Regardless, this Olympic skater is a powerful example in a world that tells women success and children are pitted as polar opposites. Miki Ando has come into her own as a successful Japanese media figure, a coach, and a professional figure skater. She did not need an Olympic medal to do that. She did, however, need her daughter.
A Japanese site, Famous and Popular Japan, reported that Miki said “that although it was tiring dividing her time between training and motherhood, seeing her daughter’s face made her want to do her best.” Another site reported, “[S]he’s a mom AND she’s a legendary figure skater. Deal with it.” Miki takes Himawari with her to her skating events, and when she travels for other work, Miki’s mother watches the little girl back home.
While success with children may look different than success without them, the deceptive message that women must choose between them is harmful.

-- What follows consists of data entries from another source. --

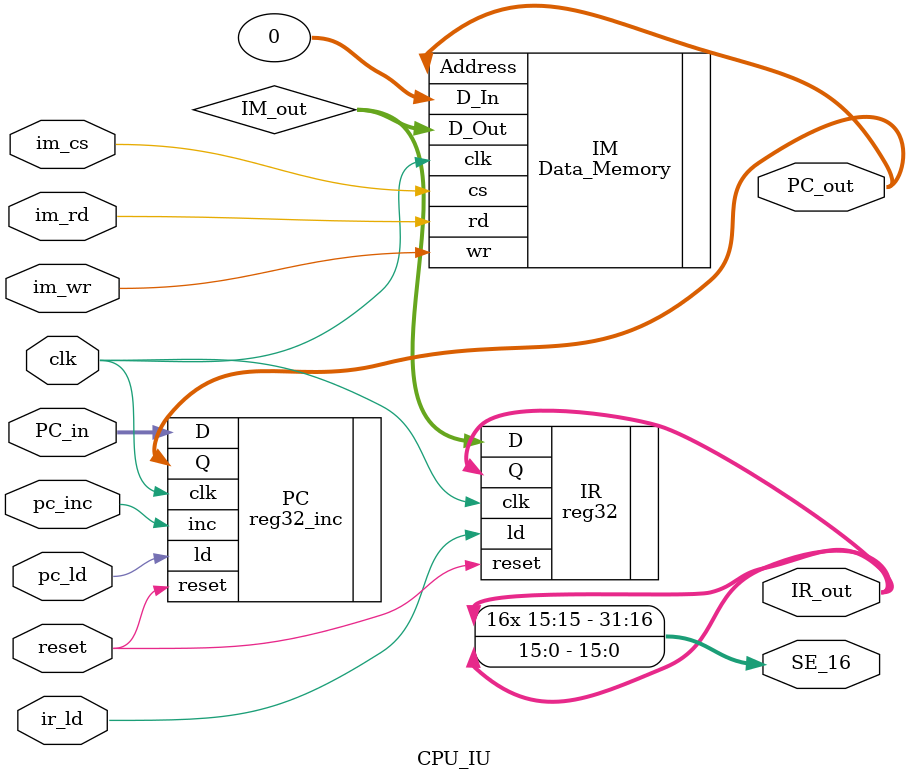
<source format=v>
`timescale 1ns / 1ps
/********************************************************************************
 *
 * Author:   Jesus Luciano & Rosswell Tiongco
 * Filename: CPU_IU.v
 * Date:     3/5/2019
 * Version:  1.0
 * 
 * Notes:    Instruction unit which contains a Program Counter, Instruction 
 *           Memory, Instruction Register and a sign extended output for
 *           immediate instructions.
 *
 *******************************************************************************/
module CPU_IU(clk, reset, im_cs, im_wr, im_rd, pc_ld, pc_inc, ir_ld, PC_in,
              PC_out, IR_out, SE_16);
              
    input         clk, reset, im_cs, im_wr, im_rd, pc_ld, pc_inc, ir_ld;
    input  [31:0] PC_in;
    
    output [31:0] PC_out, IR_out, SE_16;
    
    wire   [31:0] IM_out;
    
    //module reg32_inc(clk, reset, ld, inc, D, Q);
    reg32_inc   PC(.clk(clk), .reset(reset), .ld(pc_ld), .inc(pc_inc),
                 .D(PC_in), .Q(PC_out) );

    //instruction mem
    //module Data_Memory(clk, cs, wr, rd, Address, D_In, D_Out);
    Data_Memory IM(.clk(clk), .cs(im_cs), .wr(im_wr), .rd(im_rd),
                   .Address(PC_out), .D_In(32'h0), .D_Out(IM_out) );
    
    //module reg32(clk, reset, ld, D, Q);
    //ir
    reg32       IR(.clk(clk), .reset(reset), .ld(ir_ld), 
                   .D(IM_out), .Q(IR_out) );
    
    //sign externsion of IR for immediate values
    assign SE_16 = {{ 16{IR_out[15]}}, IR_out[15:0]};
    
    
endmodule

</source>
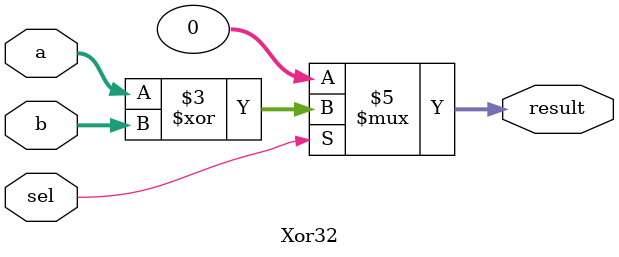
<source format=v>
`timescale 1ns / 1ps

module Xor32(input[31:0] a, b, input sel, output reg [31:0] result);
always @ (*)
    if(sel == 1) result = a ^ b;
    else result = 32'b0;
endmodule

</source>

No one is guaranteed the successes they most covet – no matter how much or who they sacrifice in the name of the success they crave.
Miki said: “Skating is really important to me, but I started thinking that after I stop skating, it will be a longer life. … I think it was destiny to have a baby…”
Miki Ando is an Olympian who proves children are worth choosing. And sometimes the success we never imagined for ourselves is the success we actually needed…and, simply put, there’s no reason to kill a child to achieve it. Children are never a barrier to the things that matter most in life. Little Himawari and her brave mother, Miki Ando, prove it.